• Aim of the task: Return the text lines of all the rows below without changing a word, and leave the pictures out of your answer.

(Items from a dataset)
------------------------------------------------------------

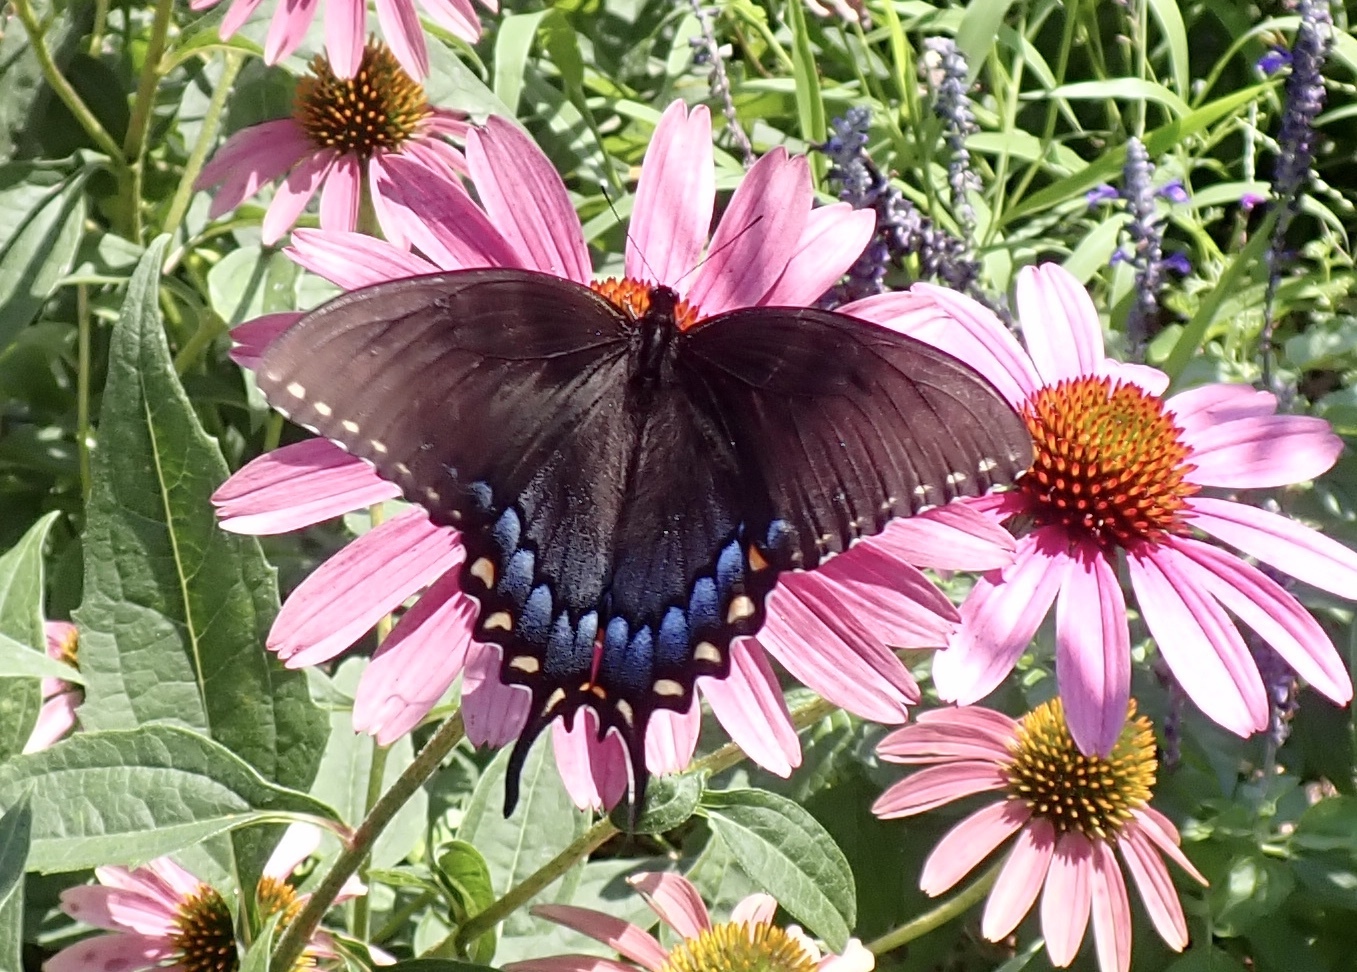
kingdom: Animalia
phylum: Arthropoda
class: Insecta
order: Lepidoptera
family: Papilionidae
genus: Papilio
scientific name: Papilio glaucus
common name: Tiger swallowtail
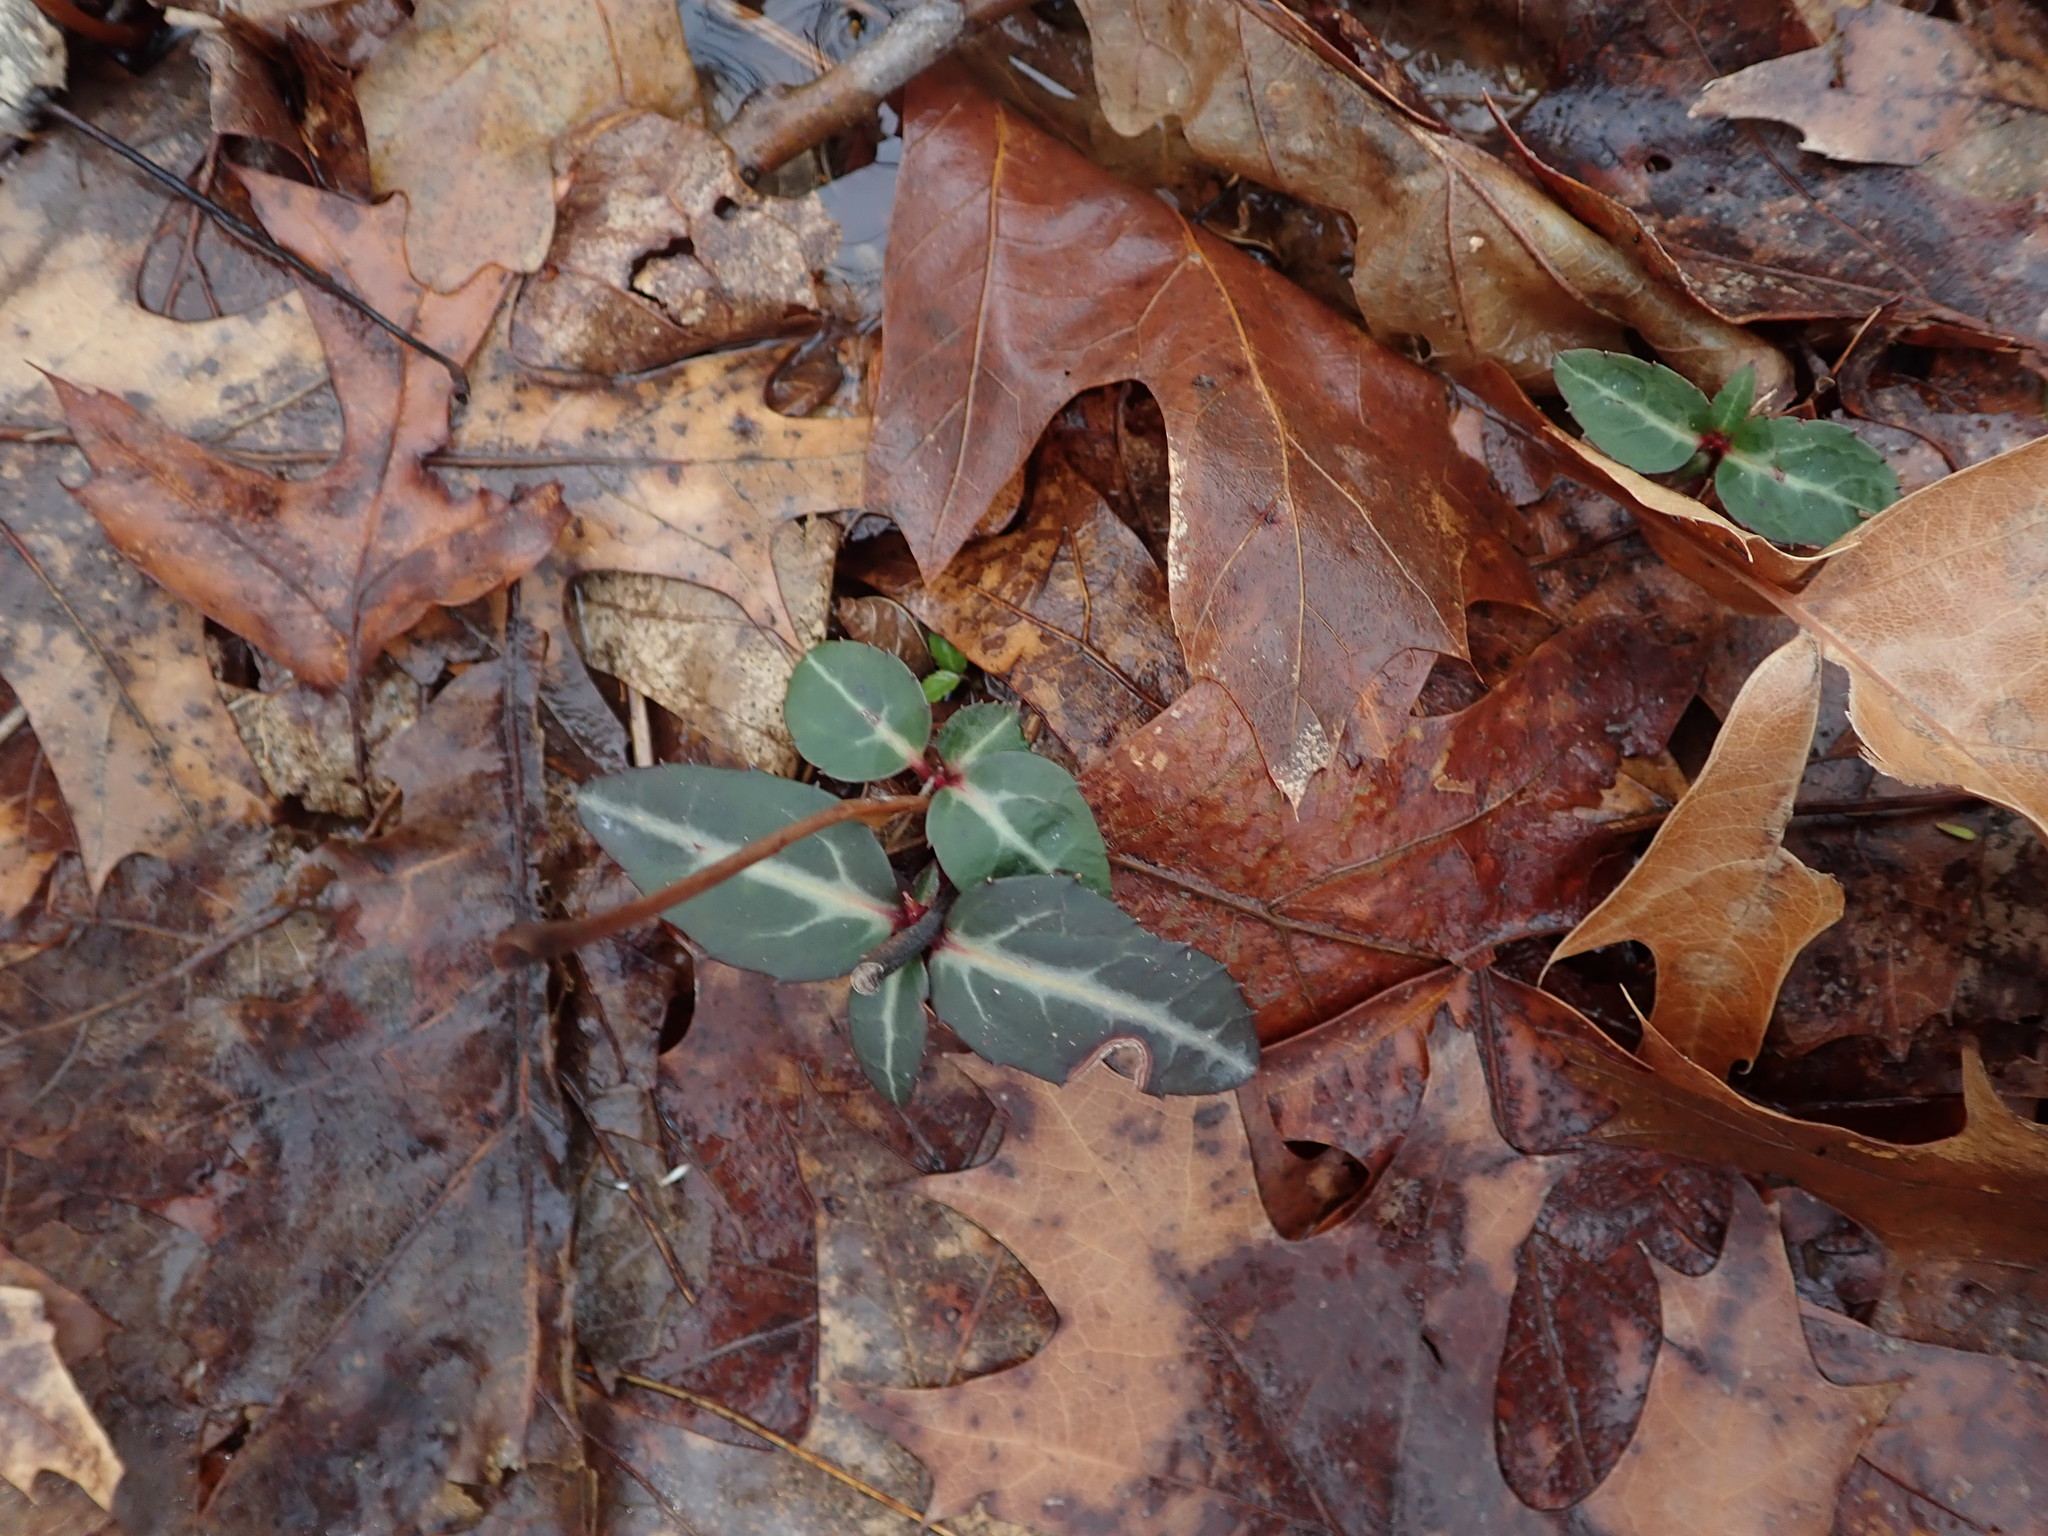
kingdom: Plantae
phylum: Tracheophyta
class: Magnoliopsida
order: Ericales
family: Ericaceae
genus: Chimaphila
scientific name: Chimaphila maculata
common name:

------------------------------------------------------------

• Result:
kingdom: Animalia
phylum: Arthropoda
class: Insecta
order: Lepidoptera
family: Papilionidae
genus: Papilio
scientific name: Papilio glaucus
common name: Tiger swallowtail
kingdom: Plantae
phylum: Tracheophyta
class: Magnoliopsida
order: Ericales
family: Ericaceae
genus: Chimaphila
scientific name: Chimaphila maculata
common name:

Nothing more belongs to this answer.